In a strict business sense, an Underserved Market represents a
bona fide business opportunity which has been inadvertently overlooked by a
profit-oriented business enterprise without regard to race, ethnicity or gender.
Theoretically, once a profit-oriented business discovers such an overlooked opportunity,
it may choose to create additional profit for itself by marketing its goods and services
to the previously underserved market.
This is perfectly rational behavior for a free-market, profit-oriented business operating in a capitalist society such as the United States.
However, the quota industry attempts to redefine the term "Underserved Market" to include protected minorities and women who exhibit high-risk, low-profit behavior, some of whom reside in lower-income, high crime urban areas. Through their definition of this term, the quota industry attempts to portray profit-oriented businesses as racists who refuse to do business for discriminatory, racist reasons.

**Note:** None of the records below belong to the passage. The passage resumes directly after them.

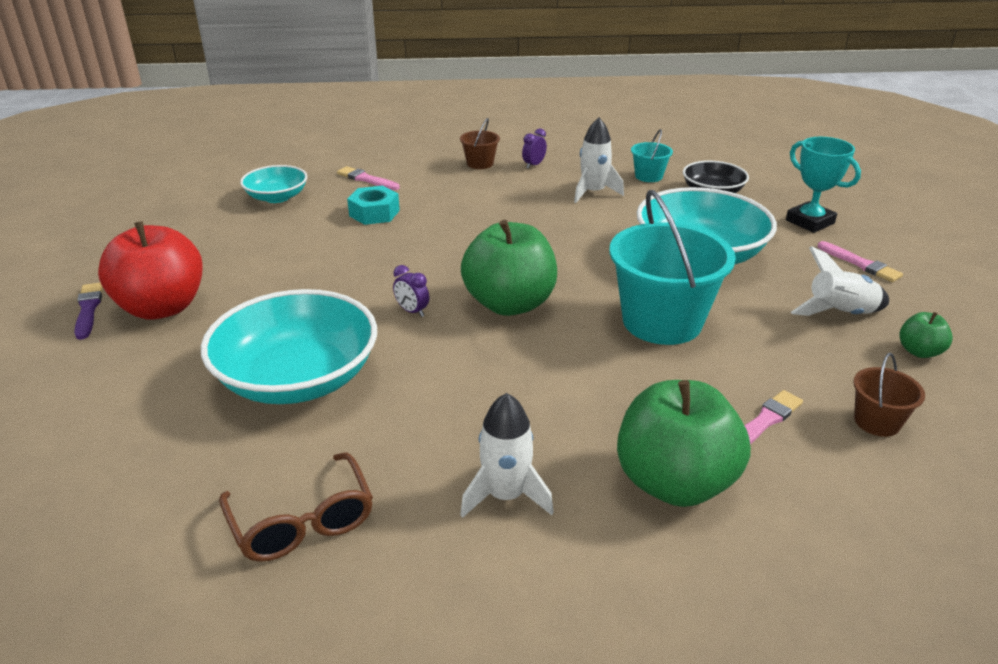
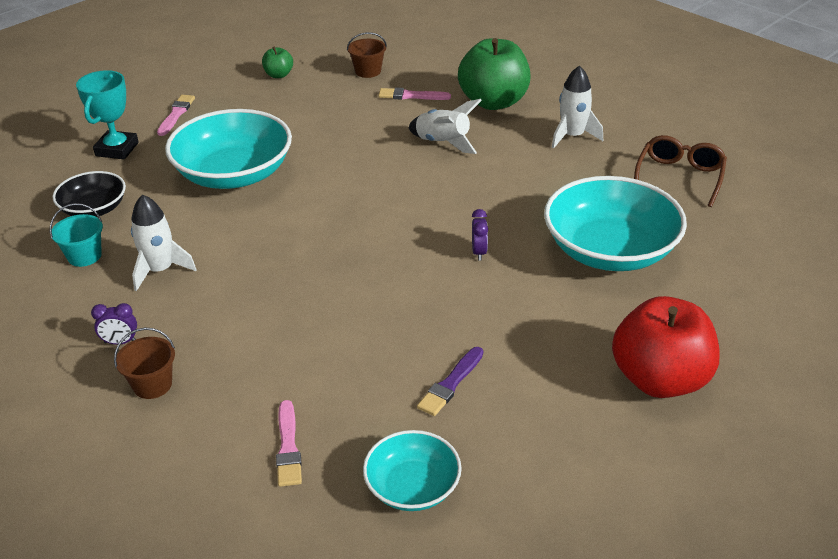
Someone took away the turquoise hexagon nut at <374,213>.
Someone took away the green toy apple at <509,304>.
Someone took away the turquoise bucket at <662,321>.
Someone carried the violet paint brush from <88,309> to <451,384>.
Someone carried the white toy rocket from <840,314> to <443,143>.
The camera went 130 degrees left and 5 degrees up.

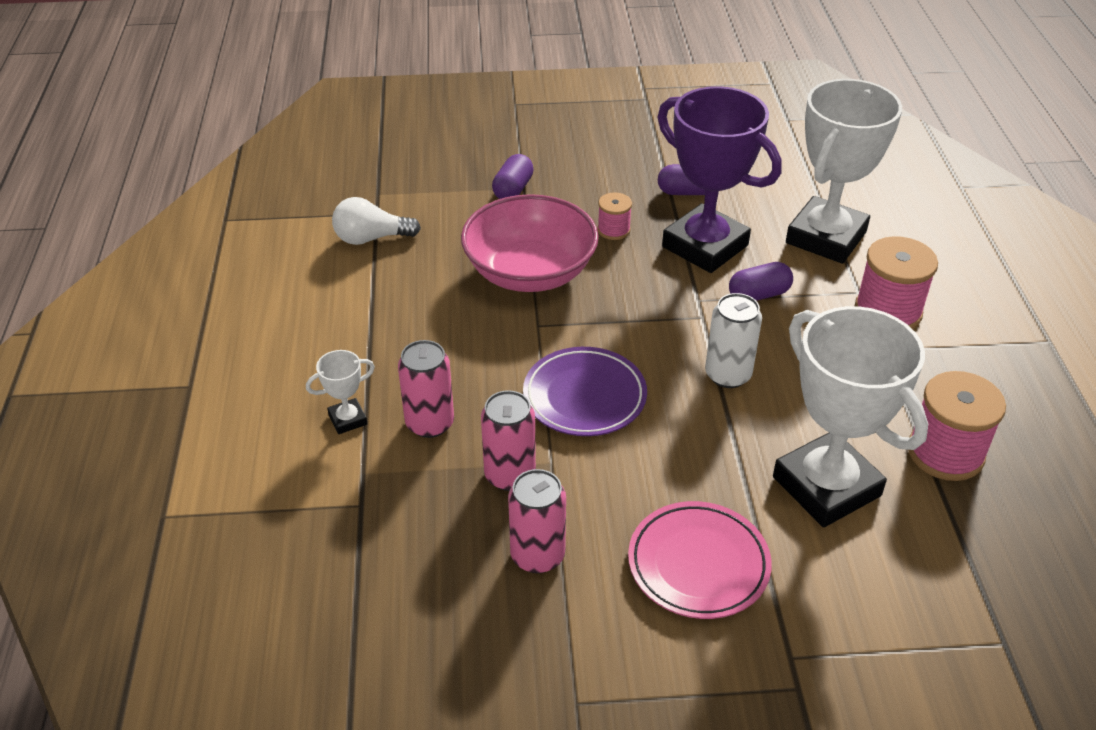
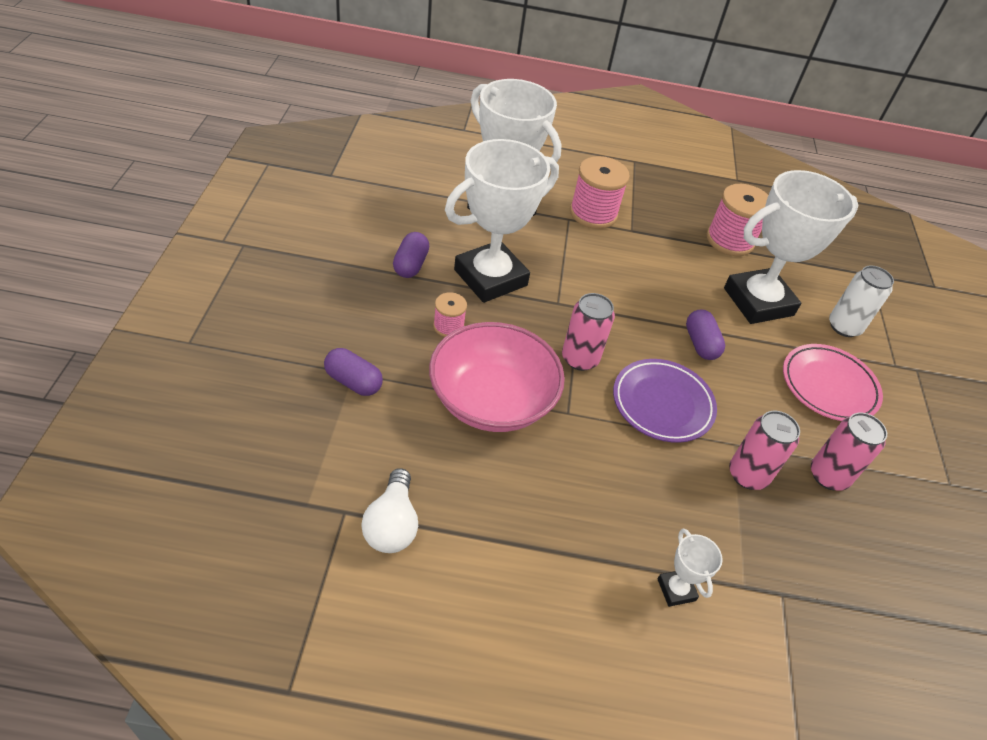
Someone carried the rose-pink soda can from <430,423> to <580,358>.
Someone carried the white soda can from <728,375> to <844,327>.
Someone carried the violet capsule from <758,295> to <700,344>.
Someone repainted the violet prize cup at <705,246>, which became the white prize cup at <490,277>.
The camera went 85 degrees left and 5 degrees up.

The quota industry studiously avoids the fact that their definition of "Underserved Market" includes high-risk, low-profit individuals and instead prefers to call common, profit-oriented business practices "racist". The quota industry thus begs the question: Should a business be required to deal with low-profit, high-risk customers because they are on the government's protected minority list?
In Clinton/Gore-speak, to describe a geographic area or group as an "Underserved Market" is to say that rational, profit-oriented businesses have avoided such markets for reasons of racism. This Clinton/Gore definition of the term avoids any discussion of the low-profit, bad-credit, high-risk nature of these "Underserved Markets" which the quota industry has divisively defined in racial terms.